Inflectra was launched at risk at the end of last year. A patent trial expected to start by February 12 and run until February 24 will determine whether Celltrion, Inflectra’s manufacturer and Pfizer’s partner, will pay a heavy penalty for Pfizer’s eagerness (Pfizer takes risk for biosimilar followers, October 18, 2016).
According to Wells Fargo analysts, court filings made at the end of January note that Celltrion has started purchasing the cell media used in the antibody’s production in Singapore rather than from its previous US supplier. This activity is, according to the analysts, outside US legal control and therefore might not infringe the patent, leaving J&J without a case.

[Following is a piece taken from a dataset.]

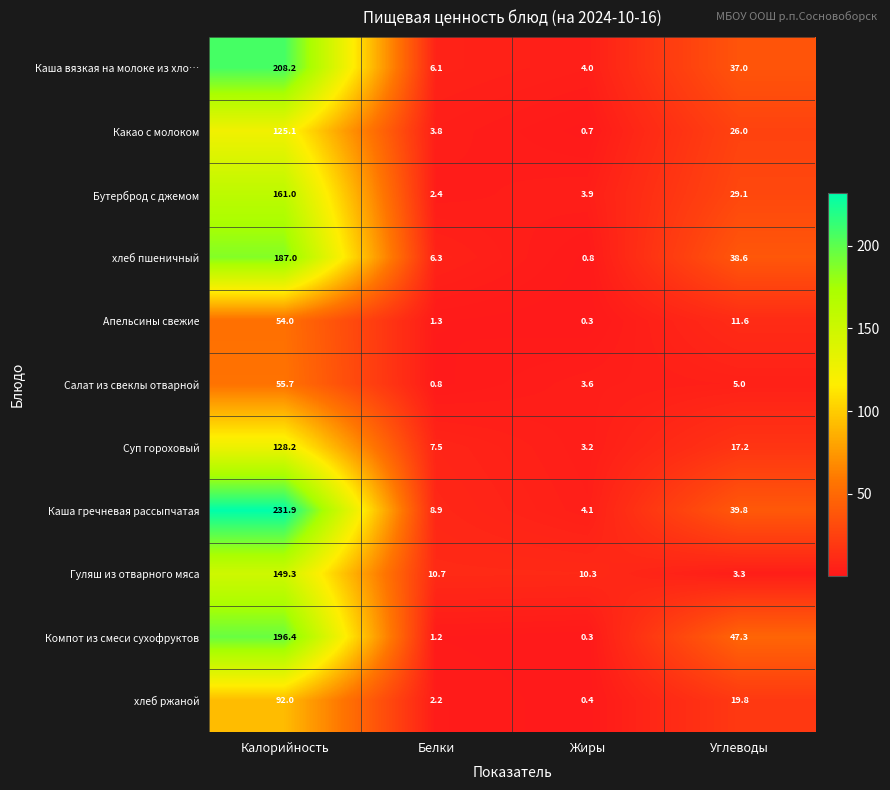

Which series has the largest total across all categories?

Каша гречневая рассыпчатая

If this is confirmed by the court, the flip side is that Celltrion might have to get separate FDA approval for the new cell media.
There are two sources of hope for J&J, however. The court could decide that, even though Celltrion is no longer infringing J&J’s patent, its past infringement – when it was buying its raw materials from the US supplier – gave it an unlawful “head start” for which it should pay.

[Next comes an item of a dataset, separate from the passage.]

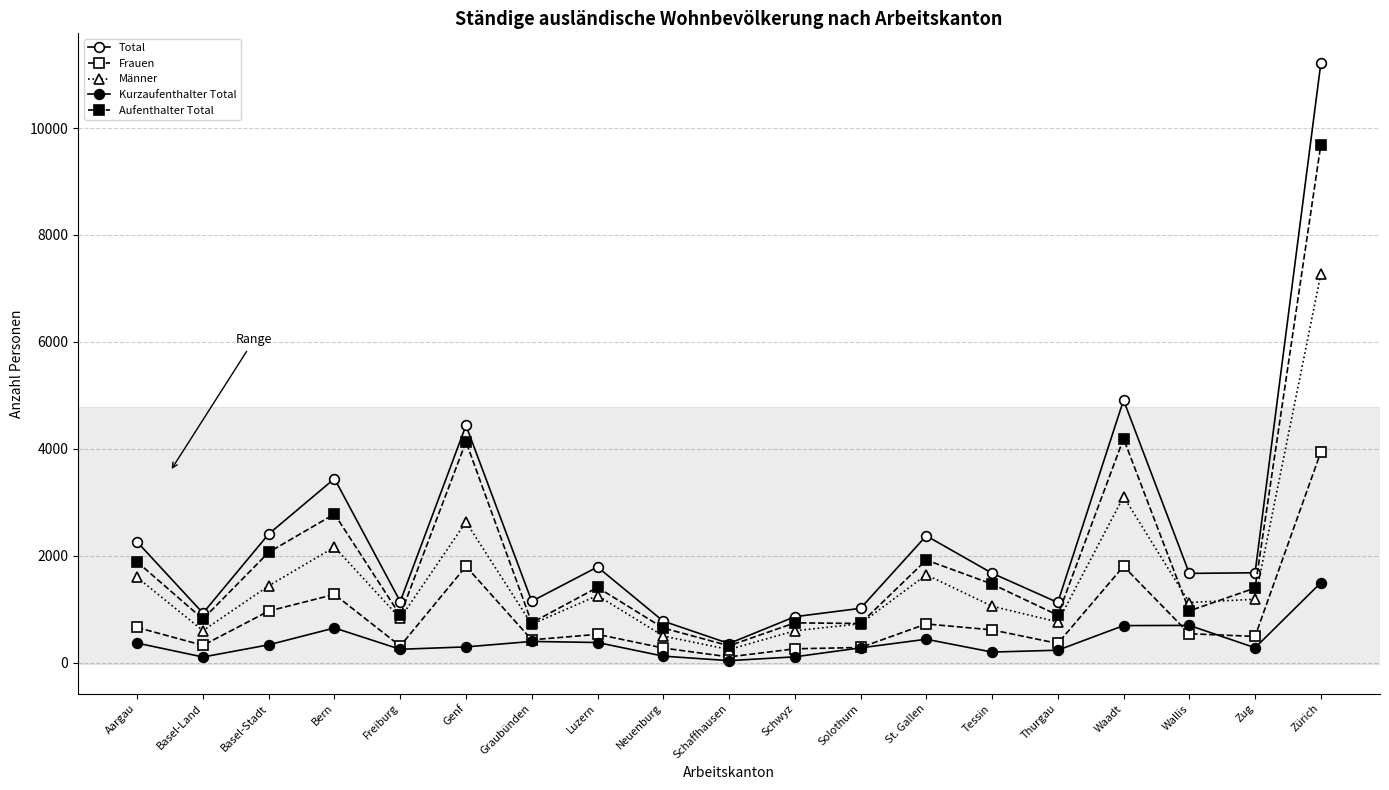

How many lines are shown in the chart?

5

Alternatively the appellate courts might reinstate the other patent that J&J previously asserted unsuccessfully in this litigation. Sadly for the New Jersey group, Wells Fargo’s legal eagles suggest that both of these possibilities are “low-likelihood paths”.
On J&J’s fourth-quarter call it was made clear that Remicade was showing signs of early pressure from biosimilars, with global fourth-quarter sales down 3.3%; US sales fell 1.7%.

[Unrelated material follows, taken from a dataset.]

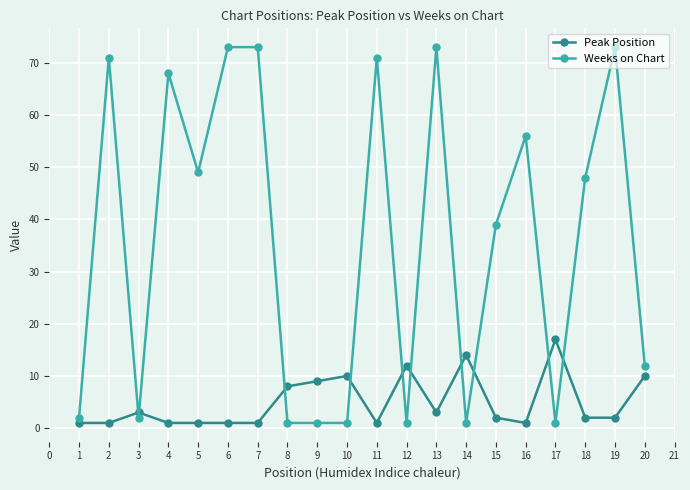

What is the minimum value for Weeks on Chart?

1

Sellside consensus from EvaluatePharmacalculates that Remicade’s US sales will begin to fall next year and will almost halve by 2022, to $2.6bn. Inflectra’s US sales are forecast to reach $277m by 2022.
Meanwhile, Ardelyx’s phase III study is the first of two pivotal trials for tenapanor, which is intended to treat hyperphosphataemia in end-stage renal disease patients on dialysis. The protocol calls for eight weeks' treatment, followed by a four-week randomized withdrawal. During this time patients either stay on their current dose or are switched to placebo.
The project is administered at 3mg or 10mg twice a day, or at a varied dose that starts at 30mg twice a day and titrates down. The primary endpoint is placebo-adjusted change in serum phosphate during the withdrawal period.
In a phase II trial, run by Ardelyx's then-collaborator AstraZeneca (NYSE:AZN), the 10mg and 30mg doses showed a statistically significant decrease in serum phosphate levels versus placebo. The treatment period in the trial was four weeks. However, the primary concern was the rate of diarrhoea, which was much higher than expected and caused Ardelyx’s shares to tank 48% over two days.
Three months later, a phase II trial failed in chronic kidney disease patients with type 2 diabetes and albuminuria. Shares fell 24%. Consensus forecasts from EvaluatePharma peg 2022 sales at $952m, with a hefty $613m allocated to partnering the asset outside the US.
Two phase III trials in tenapanor's bigger indication, constipation-predominant irritable bowel syndrome, are also due to read out this year. Again diarrhea rates were higher in prior trials, although not to the level seen in hyperphosphataemia. No doubt this side-effect will be carefully monitored in upcoming studies.